I have a fairly broad interest in problem-solving, from problems in statistics to algorithms. Over the years, I’ve accumulated a collection of problem sets from graduate coursework and independent study. These represent solutions to challenging problems in computational statistics, numerical methods, and algorithm design.
Overview
The problem sets cover several courses I took during my mathematics master’s program at SIUe, focusing on computational methods and statistical computing. While I don’t claim expertise in all areas, working through these problems deepened my understanding of how statistical methods actually work under the hood—beyond just calling library functions.
STAT 575: Computational Statistics
This was a particularly valuable course taught by Dr. Qiang Beidi during Summer 2021. The problem sets covered:
Numerical Methods:
- Newton-Raphson method for root finding
- Secant method and convergence analysis
- Multivariate optimization techniques
- Numerical derivatives (Jacobian and Hessian computation)
Statistical Computing:
- Poisson regression with hand-coded Newton-Raphson
- Maximum likelihood estimation
- Comparison with built-in GLM implementations
Sampling and Simulation:
- Inverse transform method for logistic and Cauchy distributions
- Acceptance-rejection sampling for custom distributions
- Generating from geometric distributions via Bernoulli trials
- Sampling from bimodal and half-normal distributions
The problem sets required implementing these methods from scratch in R, which forced a deep understanding of the underlying mathematics. For example, fitting a Poisson regression model by hand-coding the Newton-Raphson algorithm—computing gradients and Hessians numerically—teaches you far more than just calling glm().
STAT 482: Additional Topics
This course covered complementary material in statistical methods and applications, with problem sets focused on practical implementation and theoretical understanding.
Why This Matters
There’s value in implementing statistical methods from scratch:
Understanding tradeoffs: When you code Newton’s method yourself, you understand why starting values matter and when convergence fails.
Debugging intuition: If a built-in function gives unexpected results, you can reason about what might be going wrong internally.
Foundation for research: When you need to extend existing methods or develop new ones, understanding the computational substrate is essential.

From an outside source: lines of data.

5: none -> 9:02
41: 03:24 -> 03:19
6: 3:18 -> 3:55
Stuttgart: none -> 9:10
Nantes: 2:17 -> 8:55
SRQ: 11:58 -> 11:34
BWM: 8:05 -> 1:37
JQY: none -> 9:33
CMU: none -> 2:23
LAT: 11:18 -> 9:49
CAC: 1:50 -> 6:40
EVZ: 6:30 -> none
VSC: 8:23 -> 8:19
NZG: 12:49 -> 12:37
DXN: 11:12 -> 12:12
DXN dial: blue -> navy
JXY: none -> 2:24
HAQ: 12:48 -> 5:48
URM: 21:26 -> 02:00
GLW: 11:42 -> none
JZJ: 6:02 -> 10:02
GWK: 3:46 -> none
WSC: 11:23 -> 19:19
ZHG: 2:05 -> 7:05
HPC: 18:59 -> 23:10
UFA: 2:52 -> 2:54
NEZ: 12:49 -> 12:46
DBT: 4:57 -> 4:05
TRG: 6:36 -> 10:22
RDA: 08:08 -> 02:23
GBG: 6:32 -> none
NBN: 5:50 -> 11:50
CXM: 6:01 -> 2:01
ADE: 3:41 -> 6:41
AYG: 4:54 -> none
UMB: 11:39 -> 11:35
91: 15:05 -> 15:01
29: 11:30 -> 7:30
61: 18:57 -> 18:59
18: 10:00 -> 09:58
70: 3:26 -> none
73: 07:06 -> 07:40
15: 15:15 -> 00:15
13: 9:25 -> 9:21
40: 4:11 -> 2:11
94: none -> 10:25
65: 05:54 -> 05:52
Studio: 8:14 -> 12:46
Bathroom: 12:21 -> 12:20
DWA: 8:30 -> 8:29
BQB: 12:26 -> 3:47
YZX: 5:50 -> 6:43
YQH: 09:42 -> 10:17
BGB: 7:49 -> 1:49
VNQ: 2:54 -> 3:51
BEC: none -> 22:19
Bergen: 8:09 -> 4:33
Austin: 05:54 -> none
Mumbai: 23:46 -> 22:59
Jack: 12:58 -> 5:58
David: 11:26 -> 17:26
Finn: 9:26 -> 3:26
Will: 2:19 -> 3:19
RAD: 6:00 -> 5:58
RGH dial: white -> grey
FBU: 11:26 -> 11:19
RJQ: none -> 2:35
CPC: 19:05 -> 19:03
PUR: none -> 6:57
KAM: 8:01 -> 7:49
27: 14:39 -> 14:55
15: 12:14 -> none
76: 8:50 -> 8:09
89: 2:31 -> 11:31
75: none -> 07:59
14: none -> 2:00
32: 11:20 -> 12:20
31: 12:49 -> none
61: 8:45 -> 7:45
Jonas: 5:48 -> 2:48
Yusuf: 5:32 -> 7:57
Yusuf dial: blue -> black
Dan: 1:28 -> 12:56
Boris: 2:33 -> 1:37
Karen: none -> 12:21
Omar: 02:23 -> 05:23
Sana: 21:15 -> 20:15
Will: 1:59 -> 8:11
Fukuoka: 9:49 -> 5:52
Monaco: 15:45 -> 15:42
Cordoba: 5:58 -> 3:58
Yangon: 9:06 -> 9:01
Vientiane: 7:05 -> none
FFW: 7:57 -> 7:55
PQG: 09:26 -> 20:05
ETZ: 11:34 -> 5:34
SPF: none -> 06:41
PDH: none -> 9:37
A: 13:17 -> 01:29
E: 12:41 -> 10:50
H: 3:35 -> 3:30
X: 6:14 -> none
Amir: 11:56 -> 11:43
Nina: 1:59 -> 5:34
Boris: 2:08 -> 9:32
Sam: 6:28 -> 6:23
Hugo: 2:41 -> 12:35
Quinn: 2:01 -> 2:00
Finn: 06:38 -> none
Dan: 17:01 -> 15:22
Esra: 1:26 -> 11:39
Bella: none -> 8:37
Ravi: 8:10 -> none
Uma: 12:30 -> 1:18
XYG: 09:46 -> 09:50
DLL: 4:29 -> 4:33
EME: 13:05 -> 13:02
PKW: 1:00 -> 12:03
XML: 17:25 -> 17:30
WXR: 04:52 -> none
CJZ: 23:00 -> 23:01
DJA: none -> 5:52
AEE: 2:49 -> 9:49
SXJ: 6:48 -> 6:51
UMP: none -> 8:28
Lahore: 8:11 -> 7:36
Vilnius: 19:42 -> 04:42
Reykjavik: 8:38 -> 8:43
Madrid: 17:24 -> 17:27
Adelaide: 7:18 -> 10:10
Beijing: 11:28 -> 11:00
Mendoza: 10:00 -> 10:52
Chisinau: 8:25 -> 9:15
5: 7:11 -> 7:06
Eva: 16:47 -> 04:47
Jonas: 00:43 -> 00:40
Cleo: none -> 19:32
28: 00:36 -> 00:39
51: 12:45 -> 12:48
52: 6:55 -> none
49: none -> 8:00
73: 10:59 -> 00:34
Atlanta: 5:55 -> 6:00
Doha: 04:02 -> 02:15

Appreciating library implementations: After hand-coding these algorithms, you gain respect for well-optimized statistical software.
During my cancer treatment and master’s program, working through these problem sets was a way to stay engaged with concrete problems when larger research questions felt overwhelming. There’s something therapeutic about a well-defined problem with a clear solution.
Accessing the Problem Sets
You can find these problem sets organized by course at /probsets. Each includes detailed solutions with code implementations in R.
The solutions show full working—mathematical derivations, implementation details, and verification against built-in functions. They’re written for someone trying to understand not just what works but why it works.
These represent coursework from 2021, during my mathematics master’s program at SIUe.